By Meg Walburn Viviano, CBM Editorial Director
Welcome to CBM Bay Weekly’s 2021 Health and Wellness issue. When this annual issue came out last (in early January 2020), the average American had never heard the words “coronavirus” and “COVID-19”, or if they had, it was an exotic disease affecting faraway lands.
This January—in a pandemic—health and wellness go well beyond the usual goals of keeping up with routine appointments, fostering healthy habits, and living your best life. Our priority now is just trying to keep from catching the virus, or unknowingly spreading it to others.
Even so, it’s not the time to give up on those other goals. After all, strong mental and physical health are the best defense against the pandemic’s effects.
It’s time to get back to those routine appointments that you may have put off during quarantine. Practices have gone to great lengths to be sure your dental appointments, vision care, and other check-ups are safe. At my recent teeth cleaning, the dental hygienist asked me to swish with peroxide before we began, which wasn’t unpleasant—just a bit sudsy. It made me wonder: if hydrogen peroxide can disinfect coronavirus, shouldn’t we continue this dental practice for good? Between the oralti rinse, the extensive PPE staff wore, and the air purifiers, I felt as safe as ever at the dentist’s office, and my teeth and gums are happy, too.

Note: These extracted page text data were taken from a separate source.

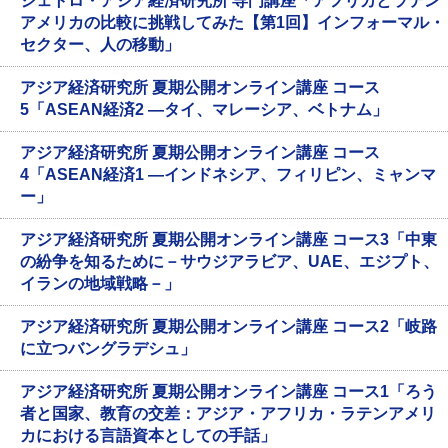
ジェトロ・アジア経済研究所 専門講座「アフリカとラテン
アメリカの比較に挑戦してみた【第1回】インフォーマル・
セクター、人の移動」
アジア経済研究所 夏期公開オンライン講座 コース
5「ASEAN経済2 ―タイ、マレーシア、ベトナム」
アジア経済研究所 夏期公開オンライン講座 コース
4「ASEAN経済1 ―インドネシア、フィリピン、ミャンマ
ー」
アジア経済研究所 夏期公開オンライン講座 コース3「中東
の紛争を知るために－サウジアラビア、UAE、エジプト、
イランの地域戦略－」
アジア経済研究所 夏期公開オンライン講座 コース2「岐路
に立つバングラデシュ」
アジア経済研究所 夏期公開オンライン講座 コース1「ろう
者と国家、教育の交差：アジア・アフリカ・ラテンアメリ
カにおける言語資本としての手話」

When it comes to fostering healthy habits, the pandemic has brought a mixed bag. Vigilant hand-washing? Good! Nightly cocktails and lots of home-baked comfort food? Not as good. Walking or running outdoors because you’re stir-crazy and there’s not much else to do? Good! Feelings of hopelessness, stress and burnout caused by financial strain? Definitely not good.
And that brings me to “living your best life.” Asked how they’re doing mentally, most people would say they are OK—under the circumstances. In this Health and Wellness issue, Bay Weekly wants to help you get back to feeling more than just OK.
In our cover story (https://bayweekly.com/a-healthy-new-year/), we’re offering up resources to help you take care of yourself as well as some of your older loved ones.
In a truly special story out of Calvert County (https://bayweekly.com/engaging-minds-and-hands/), a group of ladies has been crafting comfort objects for dementia patients. The donations reflect love and compassion for the patients, but also offer the group of crafters a sense of purpose and companionship. That’s a wellness win-win.
Another multitasking wellness move: grow some citrus fruit, then eat it for its benefits. Our Gardening for Health columnist explains both the growing part and a great recipe once your plant bears fruit.
Yes, we are still in a pandemic, but we can take a fresh look at health and wellness. There is cause for optimism as front-lines workers and senior citizens receive begin to receive their vaccines. As the rest of us wait, let’s aspire to live our best lives (under the circumstances).